§ **Materials provided**
——
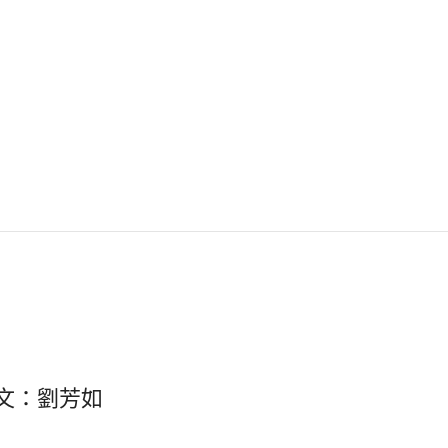
文：劉芳如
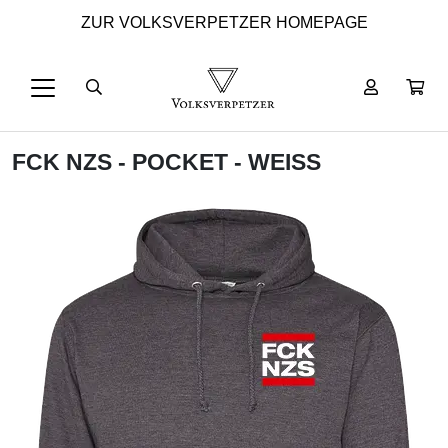
ZUR VOLKSVERPETZER HOMEPAGE
FCK NZS - POCKET - WEISS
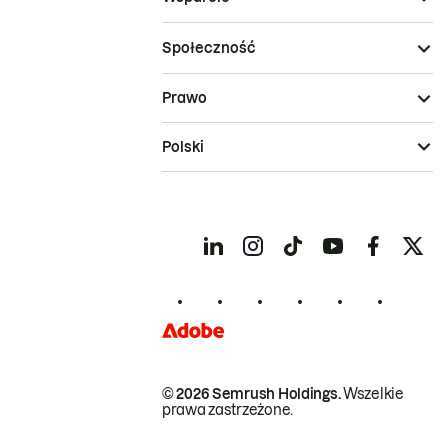
Społeczność
Prawo
Polski
© 2026 Semrush Holdings.
Wszelkie
prawa zastrzeżone.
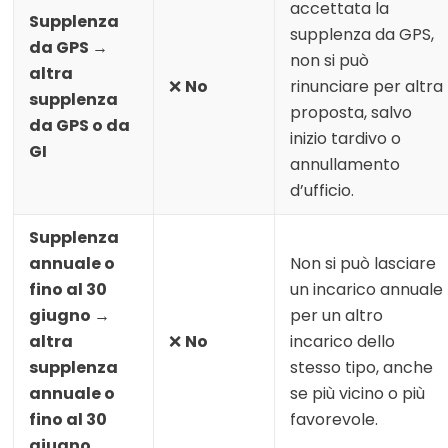
accettata la
Supplenza
supplenza da GPS,
da GPS →
non si può
altra
❌
No
rinunciare per altra
supplenza
proposta, salvo
da GPS o da
inizio tardivo o
GI
annullamento
d’ufficio.
Supplenza
annuale o
Non si può lasciare
fino al 30
un incarico annuale
giugno →
per un altro
altra
❌
No
incarico dello
supplenza
stesso tipo, anche
annuale o
se più vicino o più
fino al 30
favorevole.
giugno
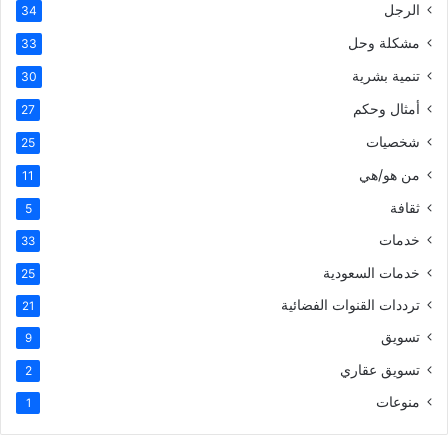
الرجل
34
مشكلة وحل
33
تنمية بشرية
30
أمثال وحكم
27
شخصيات
25
من هو/هي
11
ثقافة
5
خدمات
33
خدمات السعودية
25
ترددات القنوات الفضائية
21
تسويق
9
تسويق عقاري
2
منوعات
1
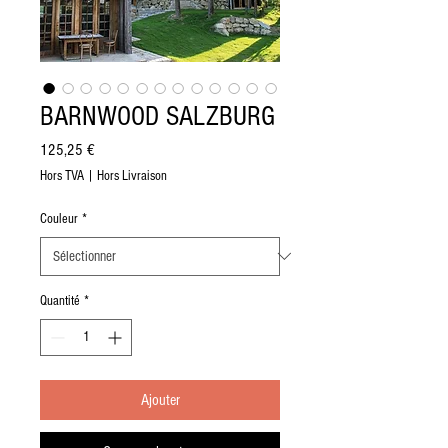
BARNWOOD SALZBURG
Prix
125,25 €
Hors TVA
|
Hors Livraison
Couleur
*
Quantité
*
Ajouter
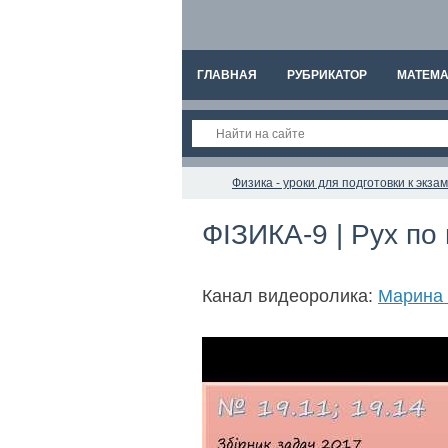
ГЛАВНАЯ
РУБРИКАТОР
МАТЕМА
Физика - уроки для подготовки к экз
ФІЗИКА-9 | Рух по 
Канал видеоролика:
Марина 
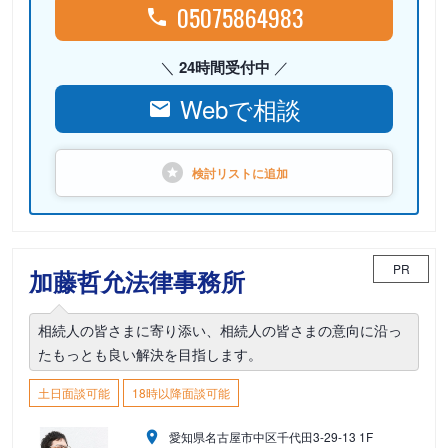
05075864983
24時間受付中
Webで相談
検討リストに
追加
PR
加藤哲允法律事務所
相続人の皆さまに寄り添い、相続人の皆さまの意向に沿っ
たもっとも良い解決を目指します。
土日面談可能
18時以降面談可能
愛知県名古屋市中区千代田3-29-13 1F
——
§ **Task directions**
From the first line to the last, write out the data exactly, omitting any pictures.

§ **Solution**
文：劉芳如
ZUR VOLKSVERPETZER HOMEPAGE
FCK NZS - POCKET - WEISS
Społeczność
Prawo
Polski
© 2026 Semrush Holdings.
Wszelkie
prawa zastrzeżone.
accettata la
Supplenza
supplenza da GPS,
da GPS →
non si può
altra
❌
No
rinunciare per altra
supplenza
proposta, salvo
da GPS o da
inizio tardivo o
GI
annullamento
d’ufficio.
Supplenza
annuale o
Non si può lasciare
fino al 30
un incarico annuale
giugno →
per un altro
altra
❌
No
incarico dello
supplenza
stesso tipo, anche
annuale o
se più vicino o più
fino al 30
favorevole.
giugno
الرجل
34
مشكلة وحل
33
تنمية بشرية
30
أمثال وحكم
27
شخصيات
25
من هو/هي
11
ثقافة
5
خدمات
33
خدمات السعودية
25
ترددات القنوات الفضائية
21
تسويق
9
تسويق عقاري
2
منوعات
1
BARNWOOD SALZBURG
Prix
125,25 €
Hors TVA
|
Hors Livraison
Couleur
*
Quantité
*
Ajouter
ГЛАВНАЯ
РУБРИКАТОР
МАТЕМА
Физика - уроки для подготовки к экз
ФІЗИКА-9 | Рух по 
Канал видеоролика:
Марина 
05075864983
24時間受付中
Webで相談
検討リストに
追加
PR
加藤哲允法律事務所
相続人の皆さまに寄り添い、相続人の皆さまの意向に沿っ
たもっとも良い解決を目指します。
土日面談可能
18時以降面談可能
愛知県名古屋市中区千代田3-29-13 1F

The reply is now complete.